Syringomyelia Associated With Hydrocephalus and Blake’s Pouch Cyst

Abstract

This is a case report of a 37-year-old woman who sought treatment for a large syringomyelic cavitation extending from C3 to the entire medulla, a tetraventricular hydrocephalus, and a cystic cavitation in the posterior cranial fossa communicating with the fourth ventricle (Blake's pouch cyst). The patient underwent a decompressive craniectomy, a C1 laminectomy, and the opening of the cysts to enable communication with the subarachnoid spaces. After an initial period of symptom remission, reassured by the magnetic resonance images indicating a reduction of the syringomyelia, the patient's neurologic conditions deteriorated because of further dilation of the ventricular cavities, which was resolved by the insertion of a ventriculoperitoneal shunt.
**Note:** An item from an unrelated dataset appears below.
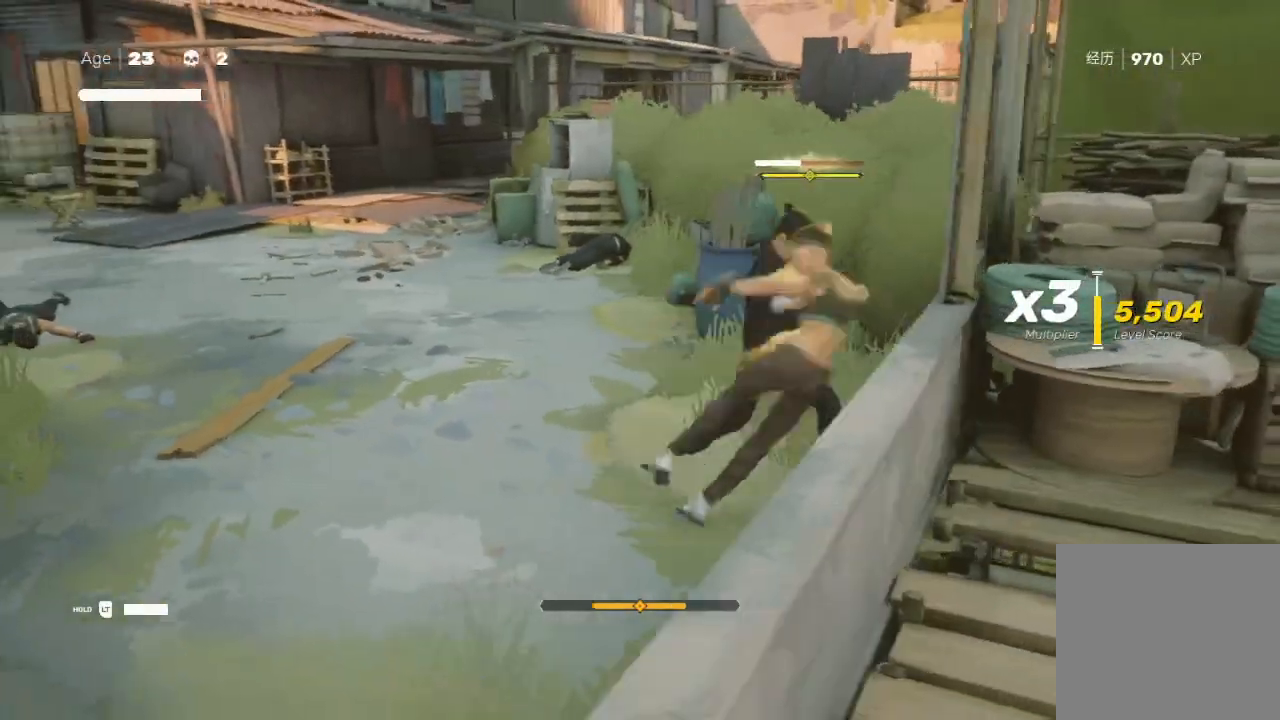
{"buttons": ["X", "R2"], "left_stick": "down-right", "right_stick": "center", "events": [[33, "A", "up"], [33, "Y", "up"], [100, "X", "up"], [100, "left_stick", "down-left"], [133, "L3", "down"], [133, "X", "down"], [200, "L1", "down"], [200, "L3", "up"], [200, "left_stick", "up-right"], [267, "L1", "up"], [300, "R2", "down"], [400, "left_stick", "left"], [433, "X", "up"], [500, "X", "down"], [500, "left_stick", "down-right"]]}
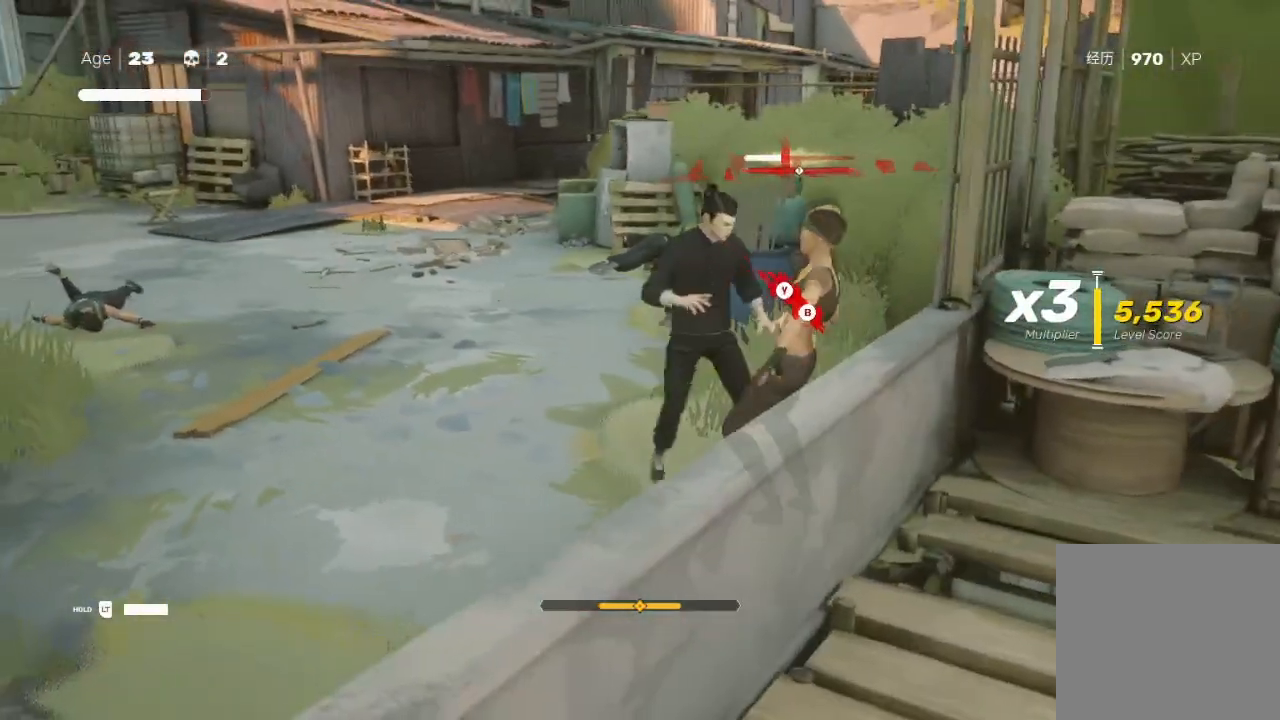
{"buttons": [], "left_stick": "down-left", "right_stick": "center", "events": [[33, "left_stick", "right"], [100, "X", "up"], [133, "R2", "up"], [200, "A", "down"], [200, "X", "down"], [200, "left_stick", "down"], [267, "left_stick", "down-left"], [333, "A", "up"], [333, "X", "up"], [400, "A", "down"], [400, "X", "down"], [500, "A", "up"], [500, "X", "up"]]}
To suggest the treatment of choice in a patient with syringomyelia and hydrocephalus caused by Blake's pouch cyst. Blake's pouch cyst is an entity often poorly understood, deriving from nonperforation of the primitive foramen of Magendie, causing a precarious equilibrium of the cerebrospinal fluid flow resulting from a defect in communication between the fourth ventricle and the encephalic and spinal subarachnoid spaces. Authors report the association of Blake's pouch cyst with cervicodorsal syringomyelia and tetraventricular hydrocephalus. A case of syringomyelia associated with hydrocephalus and Blake's pouch cyst is described. Symptoms of syringomyelia and hydrocephalus disappeared only after positioning of a ventriculoperitoneal shunt. The treatment of choice for a case of syringomyelia associated with Blake's pouch cyst and hydrocephalus is the application of a ventriculoperitoneal shunt or, even better, an endoscopic third ventriculostomy.